二人の武蔵

2012年05月13日 日曜日

長谷川一夫、市川雷蔵、勝新太郎共演の時代劇映画「二人の武蔵」。

長谷川一夫演じる平田武蔵と、市川雷蔵演じる岡本武蔵という、二人の武蔵がいたというお話。
設定は一風変わってはいるけれど、如何にもな時代劇映画。皆、この時代の大袈裟な時代劇演技、赤い程のドーランとくっきりな目張り、濃い程の描かれた眉毛、竹光ばりばりな真剣でのコントの様な殺陣等々、今見てしまうと安い作り物感一杯。ただ、映画全盛期、時代劇花盛りの1960年の映画なのでセットは豪華、衣装も華やか。
歳を取り、真面目で冷静、礼儀正しい長谷川一夫と、ガツガツ攻めまくる若い市川雷蔵との対比や因縁を巡ってのやり取りはそれなりにおもしろいのに、どちらも飛び飛びな展開で流れが悪く、盛り上がりが欠ける。次々と勝負をしていくけれど、間を持たせず始まり、終りもあっさりと言うか、行き成り終わってしまうので、見せ場なはずの殺陣場面が迫力も無く、物凄くしょっぱい。特に勝新太郎の佐々木小次郎は野球の素振りみたいに刀を振ると燕返しで一瞬で決着するしょうもなさ。早撮り監督と言われる渡辺邦男の、まさに早撮り感ばかり出てしまっている演出、編集。
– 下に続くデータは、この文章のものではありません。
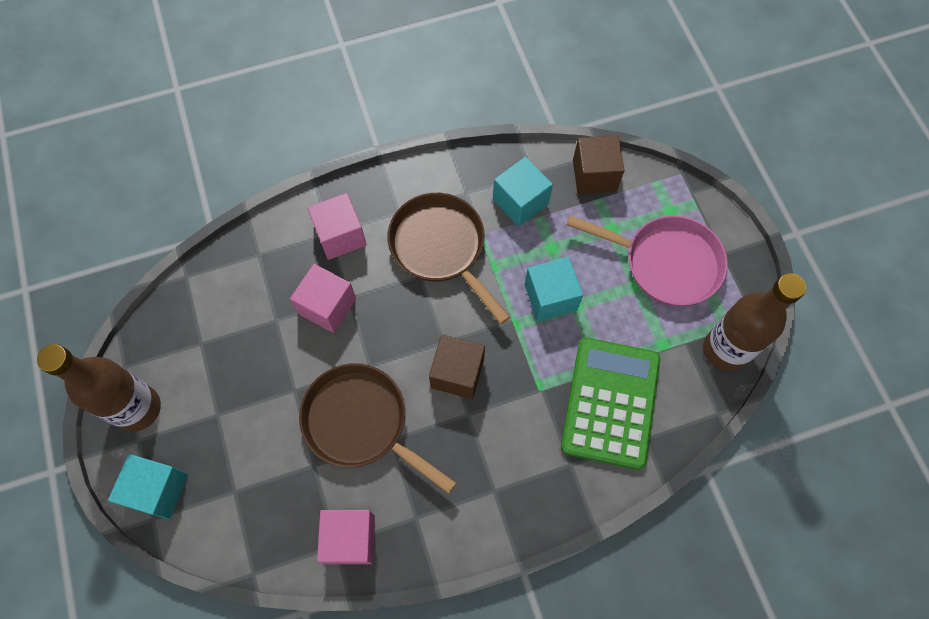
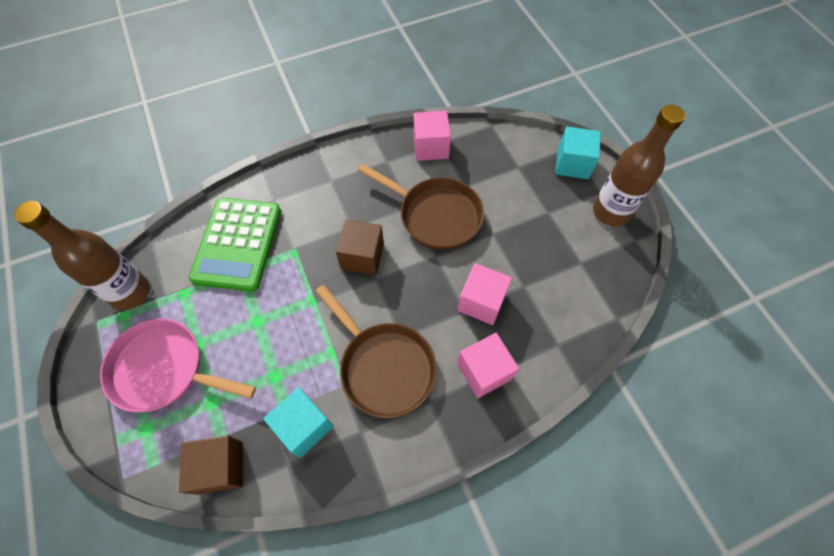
camera: 175 degrees right, 5 degrees down
turquoise cube [525,257,583,322] -> none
これの長谷川一夫の演技は結構酷い。台詞は素人並みの台本の棒読みの様だし、殺陣も棒立ちで舐める様な切り方でしょっぱく、迫力は顔だけ。
一方の市川雷蔵は無謀で血の気の多い人物を演じていて、全然市川雷蔵の方が良い。
勝新太郎は歳行ってからの勝新に馴染みがあるので、色男的な男前な人物で長いポニーテールな佐々木小次郎に物凄い違和感。

どちらも武蔵と言う同じ名前の人物が交差する因縁話なんだけれど、何人も剣豪を出し易く、その剣豪同士の剣劇にする為の武蔵で、武蔵でなくてはいけないというモノでもない様に思えたし、その盛り上げも演出は不味いし、一番の見せ場のはずな殺陣が撫でる様な緩さでしょっぱ過ぎ、全てが台無し。有名俳優共演での話題作りの映画に思えてしまった。